La répression des lycéens et militants mobilisés au lycée Arago est symptomatique d’un rapport de l’Etat à la contestation sociale et politique. Parce qu’elle vise des enfants de centre ville, elle révèle à tous des textes et des pratiques qui opèrent habituellement dans l’indifférence.
Des textes d’abord. Deux infractions ont servi l’action policière : l’intrusion dans un établissement scolaire et la participation à un attroupement en vue de la préparation de dégradations ou de violences. Ces deux infractions pénales – dont la seconde a fait un retour en force dans la répression des manifestants – sont nées sous l’ère sarkozyste, et procèdent d’un mouvement qui vise à pénaliser, non pas un dommage social réel mais une potentialité. Un droit pénal putatif donc, formidable outil dans un contexte revendicatif : le ministre de l’Intérieur peut alors déployer l’action policière, ses effets bien réels – la garde à vue – et ceux plus immatériels – la dissuasion à destination des jeunes mobilisés partout ailleurs.

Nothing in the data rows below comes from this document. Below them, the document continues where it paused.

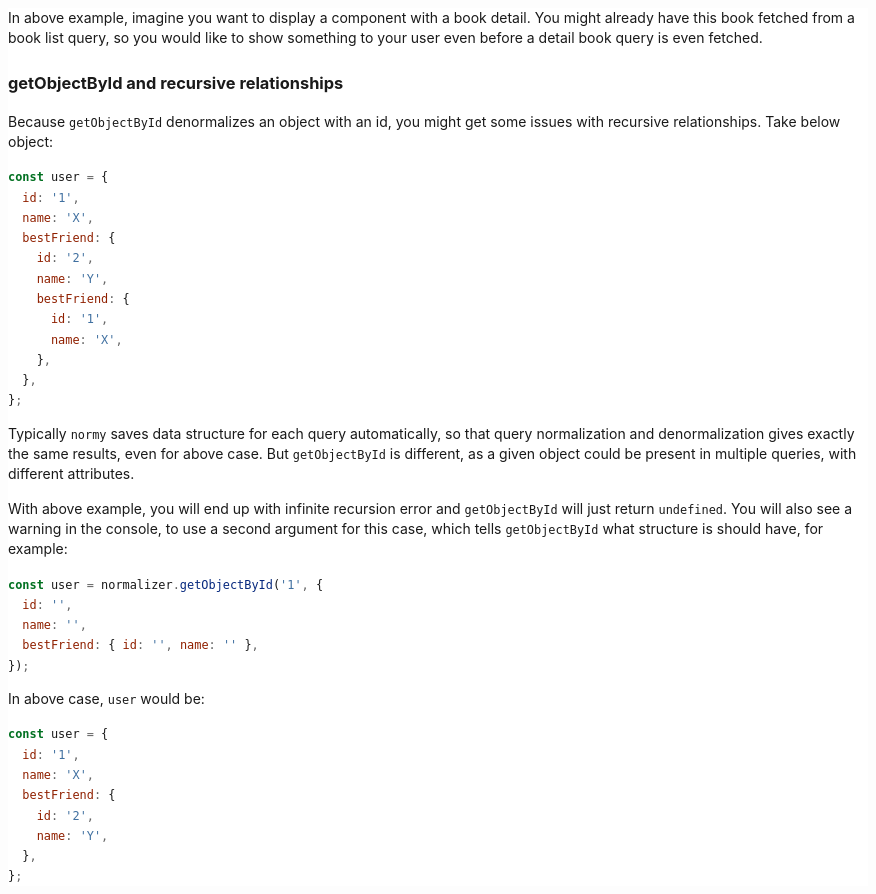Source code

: In above example, imagine you want to display a component with a book detail. You might already have this book
fetched from a book list query, so you would like to show something to your user even before a detail book query is even fetched.

### getObjectById and recursive relationships

Because `getObjectById` denormalizes an object with an id, you might get some issues with recursive relationships.
Take below object:

```js
const user = {
  id: '1',
  name: 'X',
  bestFriend: {
    id: '2',
    name: 'Y',
    bestFriend: {
      id: '1',
      name: 'X',
    },
  },
};
```

Typically `normy` saves data structure for each query automatically, so that query normalization and denormalization
gives exactly the same results, even for above case. But `getObjectById` is different, as a given object could be
present in multiple queries, with different attributes.

With above example, you will end up with infinite recursion error and `getObjectById` will just return `undefined`.
You will also see a warning in the console, to use a second argument for this case, which tells `getObjectById`
what structure is should have, for example:

```js
const user = normalizer.getObjectById('1', {
  id: '',
  name: '',
  bestFriend: { id: '', name: '' },
});
```

In above case, `user` would be:

```js
const user = {
  id: '1',
  name: 'X',
  bestFriend: {
    id: '2',
    name: 'Y',
  },
};
```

Puisque la prison est la peine de référence pour la quasi totalité des délits, la garde à vue devient la règle. Parlons-en. L’avocat n’y a pas accès au dossier et la famille informée de la mesure ne sait rien des faits reprochés, pas même une qualification juridique, y compris pour les mineurs. Le prélèvement d’ADN pour nourrir le fichier des empreintes génétiques y est le principe, permis par une succession de lois aboutissant à un fichier tentaculaire. Cette réalité n’est pas nouvelle, elle justifie une mobilisation citoyenne d’ampleur. Puisse la répression d’un lycée parisien en être le tremplin.
Des pratiques ensuite. Les interpellations policières en masse – plus d’une centaine de personnes ici - ne sont pas nouvelles : les derniers mouvements sociaux les ont connues et deux années d’état d’urgence les auraient presque banalisées. L’autorité judiciaire doit exercer un contrôle, mais les politiques pénales – rappelées dans la circulaire du 20 septembre 2016 – l’enserrent dans des réactions immédiates, au nom de prétendues nécessités d’ordre public.
Suivent ainsi des comparutions immédiates et des déferrements, des procédures en théorie exceptionnelles qu’aucune loi récente n’est venue restreindre, qui surdéterminent les conditions de la répression. L’emprisonnement y est plus fréquemment prononcé, à titre provisoire ou de peine, et à défaut, la rigueur se niche dans des contrôles judiciaires qui comportent de plus en plus souvent des interdictions de paraître, cachant des interdictions de manifester.
Cette répression n’a pas commencé au lycée Arago, ni même dans les manifestations pour la défense du service public ou contre ParcoursSup. Depuis plusieurs dizaines d’années déjà, l’idéologie sécuritaire a fait de la rue – en somme, les illégalismes populaires – la priorité des politiques pénales, cet ordre public là justifiant une mobilisation policière et judiciaire permanente et immédiate, tandis que d’autres contentieux cheminent plus lentement.
Ces choix politiques sont réversibles, c’est pourquoi le droit pénal et la procédure pénale doivent être un terrain de mobilisation de tous.